Em qualquer manual de direito penal do mundo, isso tem um nome bem específico.Enquanto isso, os manifestantes de 8 de janeiro, em sua maioria pessoas comuns sem histórico criminal, estão sendo tratados como se fossem a maior ameaça à democracia brasileira desde a ditadura. Muitos estão presos há mais de dois anos, sem julgamento concluído, por terem participado de protestos que, sim, saíram do controle, mas não tinham o aparato nem a organização necessária para derrubar um governo. A disparidade de tratamento é gritante.
Para uns, anistia, reconhecimento e indenização. Para outros, prisões preventivas intermináveis, penas desproporcionais e o rótulo permanente de “terroristas” e “golpistas”. Não estou aqui defendendo vandalismo ou depredação do patrimônio público. Quem quebrou, que pague. Mas daí a enquadrar pessoas comuns como golpistas, com penas mais duras que as aplicadas a assassinos e traficantes, vai uma distância enorme.

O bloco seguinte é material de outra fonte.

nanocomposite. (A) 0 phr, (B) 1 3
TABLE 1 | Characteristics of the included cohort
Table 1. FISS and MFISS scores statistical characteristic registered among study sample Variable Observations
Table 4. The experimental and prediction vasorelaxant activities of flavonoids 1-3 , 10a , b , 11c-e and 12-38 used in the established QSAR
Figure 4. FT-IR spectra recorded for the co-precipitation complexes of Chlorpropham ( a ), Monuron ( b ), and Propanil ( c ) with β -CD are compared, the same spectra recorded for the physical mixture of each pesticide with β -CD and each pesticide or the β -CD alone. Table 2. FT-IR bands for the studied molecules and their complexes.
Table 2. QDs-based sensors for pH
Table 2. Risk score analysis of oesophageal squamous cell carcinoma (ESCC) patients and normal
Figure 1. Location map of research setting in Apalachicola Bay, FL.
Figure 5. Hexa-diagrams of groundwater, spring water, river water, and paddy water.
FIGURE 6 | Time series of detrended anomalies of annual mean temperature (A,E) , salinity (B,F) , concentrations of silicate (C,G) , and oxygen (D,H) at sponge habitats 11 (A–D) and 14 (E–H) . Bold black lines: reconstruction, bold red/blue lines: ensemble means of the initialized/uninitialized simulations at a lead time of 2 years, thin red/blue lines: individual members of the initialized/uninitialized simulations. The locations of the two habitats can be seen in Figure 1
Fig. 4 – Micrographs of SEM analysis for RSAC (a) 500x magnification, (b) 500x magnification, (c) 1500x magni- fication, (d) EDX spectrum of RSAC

O mais curioso é que os mesmos que hoje celebram a anistia de Dilma como um ato de justiça histórica são os que se opõem veementemente a qualquer discussão sobre anistia para os manifestantes de janeiro. E os que hoje defendem anistia para esses manifestantes provavelmente teriam se oposto à anistia de Dilma em outros tempos. É o Brasil da dualidade de critérios, onde a justiça parece ter dois pesos e duas medidas, dependendo da coloração ideológica de quem está no poder e de quem está sendo julgado. Se anistia é um instrumento de pacificação social, como muitos defendem, então que seja discutida com seriedade para todos os casos, sem viés ideológico. Se é um instrumento de justiça histórica, que seja aplicada com os mesmos critérios para todos.
O que não dá é para continuar fingindo que não vemos a contradição gritante entre celebrar uma anistia enquanto se condena outra, baseando-se apenas em simpatias políticas. Ou anistia é um valor democrático para todos, ou não é para ninguém.